This means numpties like Barnaby Lenon, ISC Chair, to write utter tosh like this saying there is no problem at independent schools because if there were, private parents would be up in arms in the press over it. 🤔

https://www.isc.co.uk/media-enquiries/isc-blogs/no-independent-schools-have-not-gone-woke/

No, independent schools have not 'gone woke'​ - ISC

Information about No, independent schools have not 'gone woke'​

https://www.isc.co.uk/media-enquiries/isc-blogs/no-independent-schools-have-not-gone-woke/

EndIessTea · 16/04/2023 08:58

This reply has been deleted

This has been deleted as the poster is not a genuine poster.

Weallgottachangesometime · 16/04/2023 08:59

I guess then op you have to decide if you’re just going to apologise for an easy life or stand up and take the potential issues that come with that.

Not an easy decision.

I would’ve highly tempted to get some anonymous messages to the children’s parents about their children having alternative names in school.

EmotionalSupportHyena · 16/04/2023 09:01

TeenDivided · 16/04/2023 08:20

The school shouldn't be changing names without the permission of the parents.

I’d go a step further and say no social transition without a gender dysphoria diagnosis and the supervision of a multi disciplinary team!

My stepdaughter was transed at school and we’re still deciding as to whether to take it to court or not.

MrsMurphyIWish · 16/04/2023 09:01

MarshaBradyo · 16/04/2023 08:55

How do you determine that?

Do you mean, “how do you determine significant risk”? I’m not sure. That’s the current guidance and what will be in the new guidance according to the article.

To me it seems the government want to be seen to be addressing the matter, but have left it open to individual schools to manage which is what we have now.

OP posts:
AmuseBish · 16/04/2023 09:03

The guidance is expected to include an exception for cases where informing parents could expose children to risk of 'significant harm' at home.

So how is this risk assessed? Please don't say you're just expected to guess?

EmotionalSupportHyena · 16/04/2023 09:04

MrsMurphyIWish · 16/04/2023 08:54

Again, the caveat is “The guidance is expected to include an exception for cases where informing parents could expose children to risk of 'significant harm' at home. That’s how it stands currently. I don’t believe (sadly) that anything will change. The guidance is also non-statuary.

School systems aren’t built with this in mind, I know parents who found out when they went to top up the dinner money account online and found a different name on the account.
+++
- **WORK TO COMPLETE**
Please repeat, word for word, the stretch of the forum thread from "EmotionalSupportHyena · 16/04/2023 09:04" through "is also non-statuary.".

- **MATERIAL SUPPLIED**
+++
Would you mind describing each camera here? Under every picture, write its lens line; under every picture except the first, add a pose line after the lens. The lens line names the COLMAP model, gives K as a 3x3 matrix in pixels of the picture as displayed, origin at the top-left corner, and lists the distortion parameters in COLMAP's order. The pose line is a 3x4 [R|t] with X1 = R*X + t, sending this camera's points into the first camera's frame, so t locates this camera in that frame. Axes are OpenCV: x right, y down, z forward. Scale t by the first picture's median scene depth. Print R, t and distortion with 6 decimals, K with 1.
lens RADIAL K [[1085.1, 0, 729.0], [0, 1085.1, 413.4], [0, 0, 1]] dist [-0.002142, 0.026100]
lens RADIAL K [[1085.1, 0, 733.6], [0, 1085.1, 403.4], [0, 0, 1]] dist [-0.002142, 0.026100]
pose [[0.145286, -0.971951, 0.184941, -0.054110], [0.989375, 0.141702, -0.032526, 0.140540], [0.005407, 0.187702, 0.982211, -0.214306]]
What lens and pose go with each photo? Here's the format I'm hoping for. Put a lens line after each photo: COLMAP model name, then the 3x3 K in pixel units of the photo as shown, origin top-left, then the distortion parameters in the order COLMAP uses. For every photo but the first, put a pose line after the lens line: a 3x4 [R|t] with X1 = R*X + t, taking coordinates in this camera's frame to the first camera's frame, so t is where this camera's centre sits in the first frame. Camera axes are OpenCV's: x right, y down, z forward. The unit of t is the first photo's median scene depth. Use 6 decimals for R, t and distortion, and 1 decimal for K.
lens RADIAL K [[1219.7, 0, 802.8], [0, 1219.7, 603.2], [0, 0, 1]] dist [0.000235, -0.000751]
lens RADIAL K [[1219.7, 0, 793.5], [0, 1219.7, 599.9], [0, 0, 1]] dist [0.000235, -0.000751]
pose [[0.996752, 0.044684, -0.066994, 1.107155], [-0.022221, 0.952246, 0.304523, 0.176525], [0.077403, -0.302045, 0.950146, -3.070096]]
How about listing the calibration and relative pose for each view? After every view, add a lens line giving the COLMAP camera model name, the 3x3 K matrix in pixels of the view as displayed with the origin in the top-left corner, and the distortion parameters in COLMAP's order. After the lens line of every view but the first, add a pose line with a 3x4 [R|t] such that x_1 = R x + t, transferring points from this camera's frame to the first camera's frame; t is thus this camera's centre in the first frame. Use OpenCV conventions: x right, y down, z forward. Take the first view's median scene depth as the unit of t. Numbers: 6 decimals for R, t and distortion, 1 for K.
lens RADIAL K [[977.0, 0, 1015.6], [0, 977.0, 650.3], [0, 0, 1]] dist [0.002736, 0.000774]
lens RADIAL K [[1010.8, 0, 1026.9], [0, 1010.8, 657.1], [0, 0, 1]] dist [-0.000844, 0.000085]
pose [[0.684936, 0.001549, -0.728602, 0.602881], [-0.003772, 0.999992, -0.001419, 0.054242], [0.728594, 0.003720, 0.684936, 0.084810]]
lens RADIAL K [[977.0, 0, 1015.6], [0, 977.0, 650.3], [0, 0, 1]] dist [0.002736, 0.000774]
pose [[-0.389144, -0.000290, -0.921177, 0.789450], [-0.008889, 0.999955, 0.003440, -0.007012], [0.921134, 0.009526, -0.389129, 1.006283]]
+++
- **RESPONSE**
EmotionalSupportHyena · 16/04/2023 09:04

MrsMurphyIWish · 16/04/2023 08:54

Again, the caveat is “The guidance is expected to include an exception for cases where informing parents could expose children to risk of 'significant harm' at home. That’s how it stands currently. I don’t believe (sadly) that anything will change. The guidance is also non-statuary.